* Testo di partenza:
· · · · ·

Gli altri due gruppi di lavoro dell’Ipcc, incentrati sugli impatti e su adattamento-vulnerabilità-mitigazione del cambiamento climatico, presenteranno un ulteriore rapporto nel 2022 (30 anni dopo il primo rapporto Ipcc), con informazioni su scenari regionali, essenziali per la valutazione dei rischi e la definizione delle politiche.

Influenza umana

Il rapporto appena uscito ha soprattutto l’importanza di aggiornare le conoscenze sull’influenza umana sul riscaldamento globale, ormai ritenute chiare ed inequivocabili.

Dal rapporto si ricavano due informazioni chiave, solo apparentemente in contrasto: da una parte è altamente probabile che entro 20 anni verrà raggiunto l’incremento di 1,5° C di riscaldamento, dall’altra c’è il ragionevole convincimento che la stabilizzazione sia ancora possibile, ma solo se si riduce drasticamente e velocemente l’emissione di CO2, metano e altri gas serra.

Anche sul legame tra cambiamento climatico e salute c’è un ampio e robusto corpo di letteratura scientifica, sia sugli impatti diretti, dovuti alla frequenza e intensità dei cambiamenti estremi (ondate di calore, incendi. siccità, inondazioni, tempeste), sia sugli impatti indiretti, attraverso i cambiamenti sugli ecosistemi (sulle malattie associate agli inquinamenti delle matrici ambientali, aria, acqua e suolo) e sui sistemi umani (denutrizione, salute mentale, anche a seguito di migrazioni e conflitti).

Basta pensare all’aria più pulita, a diete più sane, a città più vivibili, ma anche alla prevenzione dei fattori di rischio di malattie infettive, e quindi di altre pandemie, per rendersi conto di come e quanto azioni efficaci contro il cambiamento climatico potrebbero portare enormi benefici per la salute umana, vista come unicum con la salute animale e ambientale (approccio One-Health). Se da una parte sono ben noti i legami tra inquinamento atmosferico e malattie tumorali, cardiorespiratorie, obesità, diabete, va detto anche che sono trascurati i contributi che le azioni su clima e ambiente potrebbero portare in termini di compensazione dei costi delle strategie di mitigazione oltre che per le cure mediche: un doppio co-beneficio per la salute e per l’economia.

Ma gli impatti del cambiamento climatico colpiscono di più i soggetti più fragili e pongono quindi un problema di giustizia ambientale, che riguarda anche la distribuzione di benefici e co-benefici delle azioni di prevenzione e contrasto.

Questo elemento rafforza la necessità di conoscenza epidemiologica dello stato di salute delle persone più vulnerabili e suscettibili, come anziani, bambini, gruppi socioeconomici svantaggiati, informazioni fondamentali per “tarare” interventi di prevenzione non solo più efficaci ma anche più giusti, perché contribuiscano a diminuire le diseguaglianze e non ad aumentarle.

· · · · ·

* Cosa farai:
a: Secondo il testo sul clima e la salute, in quale anno gli altri due gruppi di lavoro dell’Ipcc presenteranno un ulteriore rapporto?
b: Riscrivi tutto il passo del testo sul clima e la salute che va da "Anche sul legame" fino a "migrazioni e conflitti).", sostituendo "letteratura scientifica" con "produzione scientifica".
c: Nel testo sul clima e la salute, trasforma in un breve elenco il paragrafo che comincia con "Dal rapporto si ricavano", mantenendo i fatti principali.

* Voci di origine:

· · · · ·

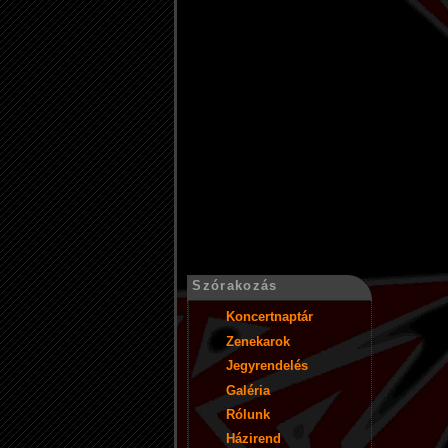
Szórakozás
Koncertnaptár
Zenekarok
Jegyrendelés
Galéria
Rólunk
Házirend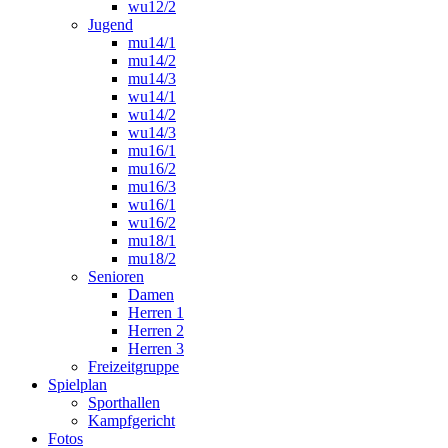
wu12/2
Jugend
mu14/1
mu14/2
mu14/3
wu14/1
wu14/2
wu14/3
mu16/1
mu16/2
mu16/3
wu16/1
wu16/2
mu18/1
mu18/2
Senioren
Damen
Herren 1
Herren 2
Herren 3
Freizeitgruppe
Spielplan
Sporthallen
Kampfgericht
Fotos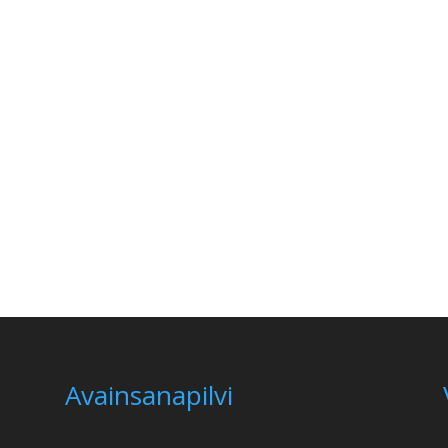
Avainsanapilvi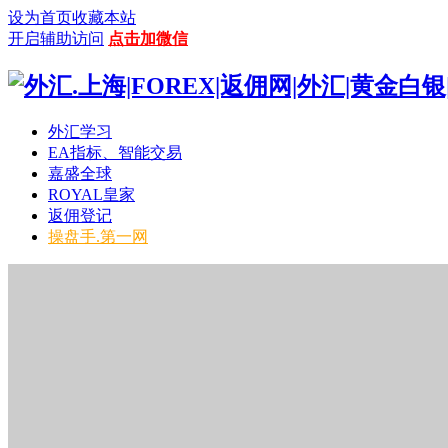
设为首页
收藏本站
开启辅助访问
点击加微信
外汇学习
EA指标、智能交易
嘉盛全球
ROYAL皇家
返佣登记
操盘手.第一网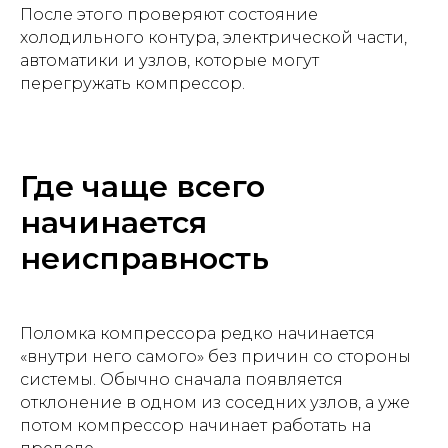
После этого проверяют состояние
холодильного контура, электрической части,
автоматики и узлов, которые могут
перегружать компрессор.
Где чаще всего
начинается
неисправность
Поломка компрессора редко начинается
«внутри него самого» без причин со стороны
системы. Обычно сначала появляется
отклонение в одном из соседних узлов, а уже
потом компрессор начинает работать на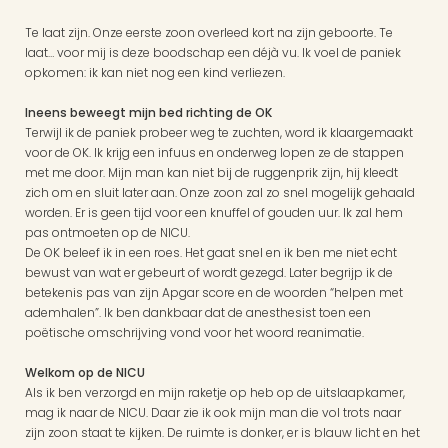
Te laat zijn. Onze eerste zoon overleed kort na zijn geboorte. Te 
laat… voor mij is deze boodschap een déjà vu. Ik voel de paniek 
opkomen: ik kan niet nog een kind verliezen.
Ineens beweegt mijn bed richting de OK
Terwijl ik de paniek probeer weg te zuchten, word ik klaargemaakt 
voor de OK. Ik krijg een infuus en onderweg lopen ze de stappen 
met me door. Mijn man kan niet bij de ruggenprik zijn, hij kleedt 
zich om en sluit later aan. Onze zoon zal zo snel mogelijk gehaald 
worden. Er is geen tijd voor een knuffel of gouden uur. Ik zal hem 
pas ontmoeten op de NICU.
De OK beleef ik in een roes. Het gaat snel en ik ben me niet echt 
bewust van wat er gebeurt of wordt gezegd. Later begrijp ik de 
betekenis pas van zijn Apgar score en de woorden “helpen met 
ademhalen”. Ik ben dankbaar dat de anesthesist toen een 
poëtische omschrijving vond voor het woord reanimatie.
Welkom op de NICU
Als ik ben verzorgd en mijn raketje op heb op de uitslaapkamer, 
mag ik naar de NICU. Daar zie ik ook mijn man die vol trots naar 
zijn zoon staat te kijken. De ruimte is donker, er is blauw licht en het 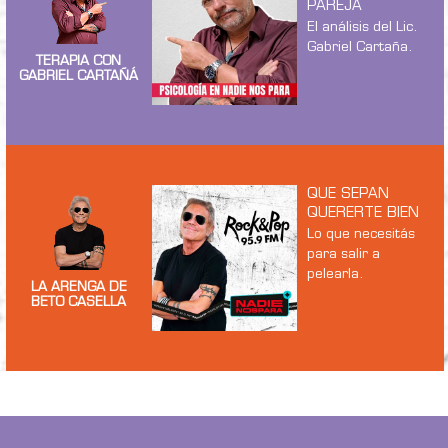
PAREJA
El análisis del Lic.
Gabriel Cartaña.
TERAPIA CON
GABRIEL CARTAÑÁ
QUE SEPAN
QUERERTE BIEN
Lo que necesitás
para salir a
pelearla.
LA ARENGA DE
BETO CASELLA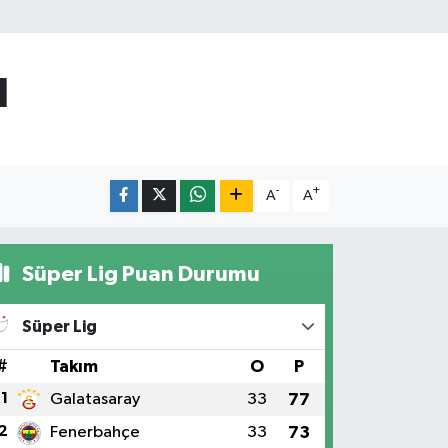
ı
-
+
A
A
Süper Lig Puan Durumu
Süper Lig
#
Takım
O
P
1
Galatasaray
33
77
2
Fenerbahçe
33
73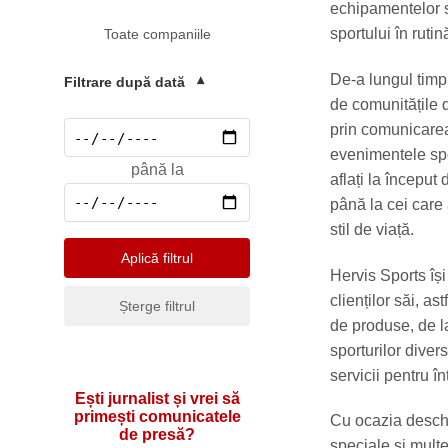
Mediu
echipamentelor sp
sportului în rutin
Toate companiile
Pharma & Sănătate
Profesii & HR
De-a lungul timp
Filtrare după dată
▾
de comunitățile d
Retail & Agrobusiness
prin comunicarea 
Social
evenimentele spor
până la
Sport
aflați la începu
până la cei care 
Telecomunicatii
stil de viață.
Turism & Hotel
Aplică filtrul
Hervis Sports îș
clienților săi, a
Șterge filtrul
de produse, de l
sporturilor divers
servicii pentru î
Ești jurnalist și vrei să
primești comunicatele
Cu ocazia deschi
de presă?
speciale și multe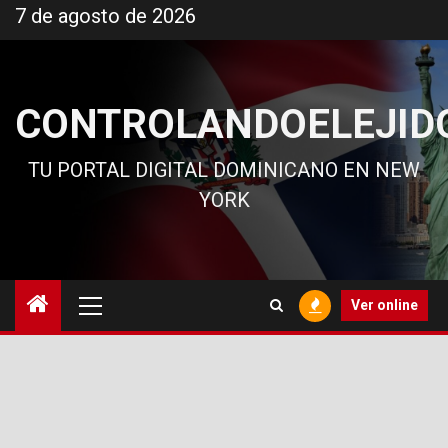
Ir
7 de agosto de 2026
al
contenido
CONTROLANDOELEJID
TU PORTAL DIGITAL DOMINICANO EN NEW
YORK
Menú
Ver online
principal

· · · · ·

* Risposte scritte:
a: Nel 2022.

b:
Anche sul legame tra cambiamento climatico e salute c’è un ampio e robusto corpo di produzione scientifica, sia sugli impatti diretti, dovuti alla frequenza e intensità dei cambiamenti estremi (ondate di calore, incendi. siccità, inondazioni, tempeste), sia sugli impatti indiretti, attraverso i cambiamenti sugli ecosistemi (sulle malattie associate agli inquinamenti delle matrici ambientali, aria, acqua e suolo) e sui sistemi umani (denutrizione, salute mentale, anche a seguito di migrazioni e conflitti).

c:
Dal rapporto emergono due informazioni chiave:
- è altamente probabile che entro 20 anni si raggiunga un riscaldamento di 1,5° C;
- la stabilizzazione è ancora possibile, ma solo riducendo in modo drastico e veloce le emissioni di CO2, metano e altri gas serra.